Setelah lebih dari 30 tahun, saya kembali menjejakkan kaki di Kampung Tugu, Jakarta Utara. Dalam dunia arkeologi situs Tugu amat dikenal. Di kampung itu pernah ditemukan Prasasti Tugu, yang pernah saya tulis di sini. Uraian lainnya bisa lihat pula yang ini. Begitu kendaraan berhenti di depan lokasi, tampak Gereja Tugu seakan menunggu kedatangan kami. Bangunan kuno itu berasal dari pertengahan abad ke-17.
Kebetulan hari itu, Minggu, 6 Januari 2019 akan diselenggarakan acara tradisi tahunan Mandi-mandi. Acaranya berlangsung di gedung baru, sekitar sepuluh meter dari bangunan gereja. Karena acara masih lama, kami berkeliling dulu di seputar Gereja Tugu. Di halaman depan tampak beberapa makam para tokoh gereja.
Kami ditemani Pak Arthur Michiels. Beliau bercerita panjang lebar tentang kampung Tugu, Mardijker, Gereja Tugu, Portugis, dan lain-lain. Kami diajak masuk ke dalam gereja.
Mandi-Mandi rutin diselenggarakan oleh warga Kampung Tugu, yang umumnya peranakan Portugis setiap Minggu pertama bulan Januari.
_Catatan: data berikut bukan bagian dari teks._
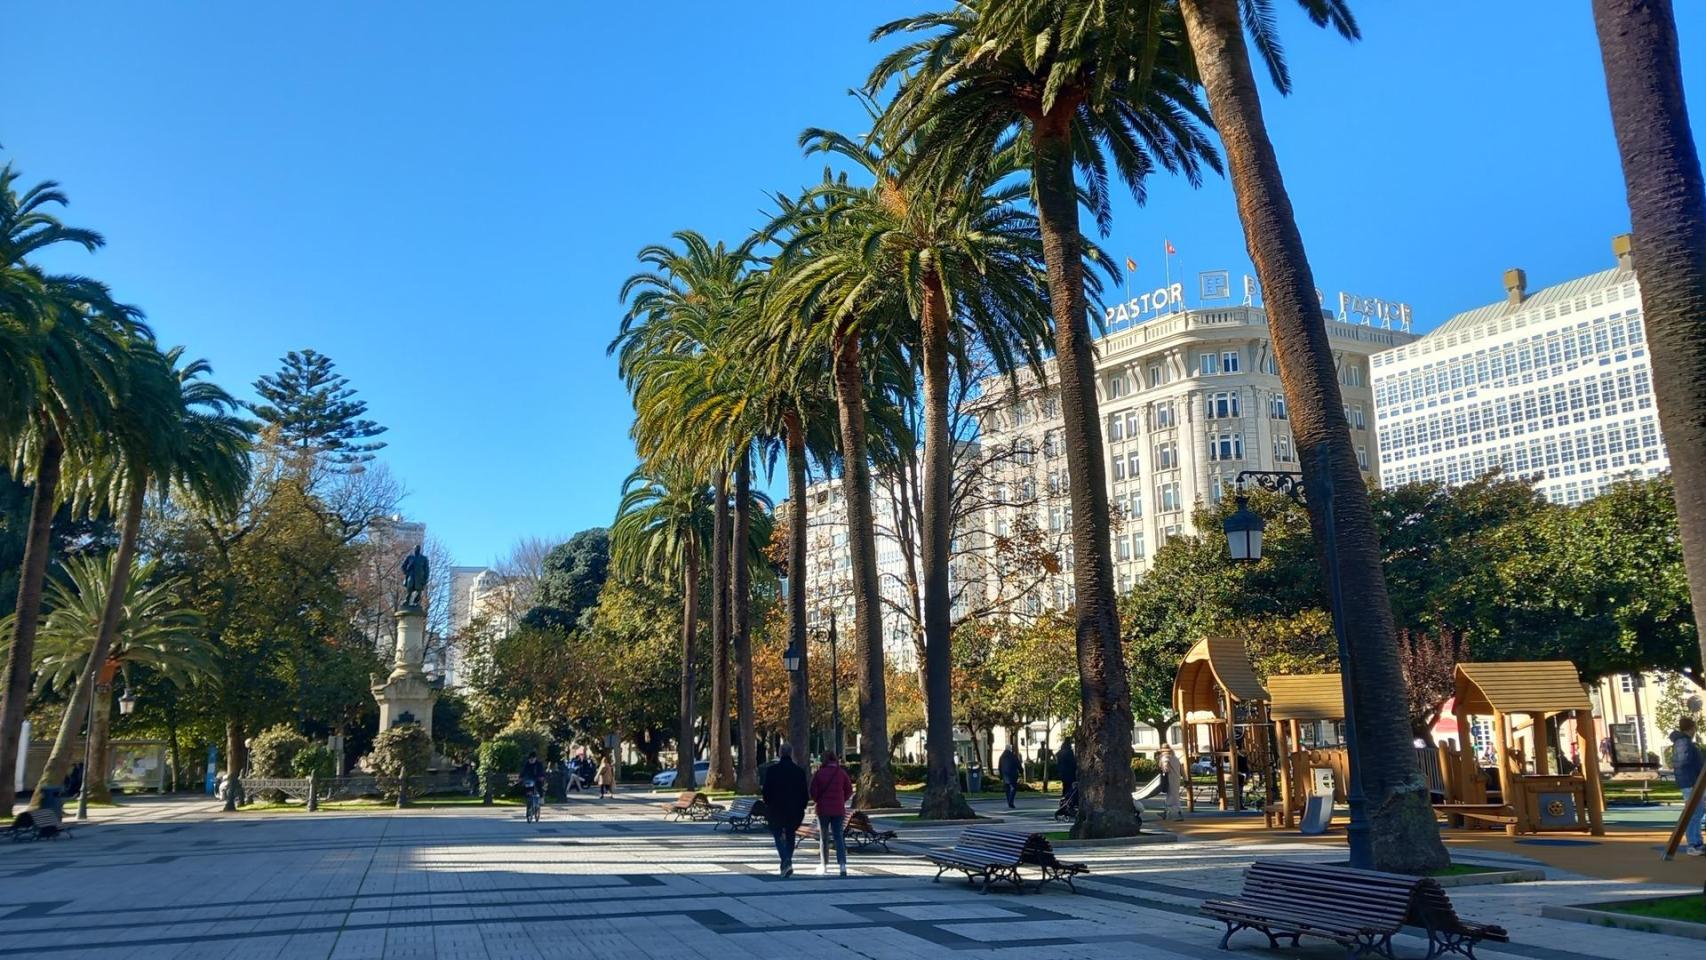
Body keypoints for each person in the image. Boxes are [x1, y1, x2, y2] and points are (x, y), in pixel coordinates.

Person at [761, 744, 810, 877]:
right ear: (791, 753)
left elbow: (765, 791)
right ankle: (787, 859)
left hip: (776, 808)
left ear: (780, 753)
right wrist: (802, 806)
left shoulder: (772, 771)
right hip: (794, 809)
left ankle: (786, 860)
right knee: (790, 834)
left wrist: (768, 803)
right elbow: (804, 793)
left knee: (777, 835)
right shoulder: (799, 772)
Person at [808, 751, 854, 877]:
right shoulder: (841, 773)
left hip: (823, 810)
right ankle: (842, 865)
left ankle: (824, 865)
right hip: (838, 809)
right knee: (839, 837)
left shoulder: (819, 773)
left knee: (824, 837)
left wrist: (818, 800)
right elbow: (849, 790)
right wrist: (841, 800)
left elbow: (813, 791)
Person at [1670, 716, 1704, 856]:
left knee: (1698, 811)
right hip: (1691, 783)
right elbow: (1684, 763)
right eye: (1695, 728)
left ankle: (1697, 842)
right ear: (1691, 729)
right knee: (1695, 812)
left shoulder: (1683, 742)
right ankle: (1693, 844)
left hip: (1690, 782)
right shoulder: (1684, 743)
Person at [1158, 744, 1184, 821]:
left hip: (1170, 778)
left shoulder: (1165, 757)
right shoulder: (1175, 758)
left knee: (1172, 797)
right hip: (1177, 778)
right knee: (1173, 796)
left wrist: (1164, 770)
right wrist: (1185, 779)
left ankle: (1177, 814)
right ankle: (1166, 813)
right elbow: (1181, 769)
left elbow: (1166, 768)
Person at [998, 745, 1021, 809]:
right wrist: (1021, 771)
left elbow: (999, 767)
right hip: (1013, 775)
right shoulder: (1013, 756)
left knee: (1007, 790)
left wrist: (1001, 775)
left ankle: (1009, 802)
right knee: (1013, 788)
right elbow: (1018, 764)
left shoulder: (1001, 757)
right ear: (1010, 749)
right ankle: (1011, 802)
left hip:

Salah satu kegiatan unik pada acara Mandi-Mandi adalah saling mencoreng wajah dengan bedak cair, sebagai simbol membersihkan diri dari segala kesalahan untuk memasuki tahun baru.
Sebelum acara puncak berlangsung, masyarakat dihibur oleh anak-anak, remaja, dan dewasa dengan tarian dan nyanyian. Setelah makan siang, barulah acara Mandi-Mandi dimulai.
Ada keakraban di antara masyarakat Tugu yang umumnya beragama Protestan. Hampir setiap keluarga menyumbang makanan, untuk disantap bersama dengan para undangan.
Seusai makan siang, acara Mandi-Mandi dimulai. Bukan hanya warga sekitar yang saling coreng. Tamu-tamu yang hadir pun boleh saling mencoreng. Termasuk dari komunitas saya, Kelompok Pemerhati Budaya dan Museum Indonesia (KPBMI). Beberapa komunitas yang sering blusukan pun hadir pada acara itu.
Sebelumnya pada 1 Januari 2019 berlangsung acara Rabo-Rabo. Â Tradisi tahun baru itu ditandai dengan menyalami, bahkan mencium pipi kanan dan kiri. Tradisi Rabo-Rabo sudah lama dilakukan. Dalam acara itu, setiap mampir ke rumah, ada yang ikut ke rumah lain sampai rumah terakhir.
Bukanlah Kampung Tugu namanya kalau tidak ada musik keroncong. Keroncong Tugu sudah cukup populer. Tradisi Mandi-Mandi dan Rabo-Rabo selalu diiringi musik keroncong.
Saking uniknya Keroncong Tugu---karena  berbeda dengan musik keroncong pada umumnya---Kementerian Pendidikan dan Kebudayaan pada 2016 lalu memberikan penghargaan sebagai warisan budaya tak benda. Maestro keroncong Tugu yang masih bertahan terdiri atas keluarga Quicko dan Michiels. Pemain keroncong Tugu umumnya berasal dari keturunan Mardijker.
Seni musik ini sampai ke Kampung Tugu sekitar abad ke-17. Disebut Keroncong Tugu karena hanya berkembang di Kampung Tugu. Dulu musik ini disebut Cafrinho Tugu. Kalau ada acara-acara khusus di lingkungan Pemprov DKI Jakarta, keroncong Tugu hampir selalu ditanggap.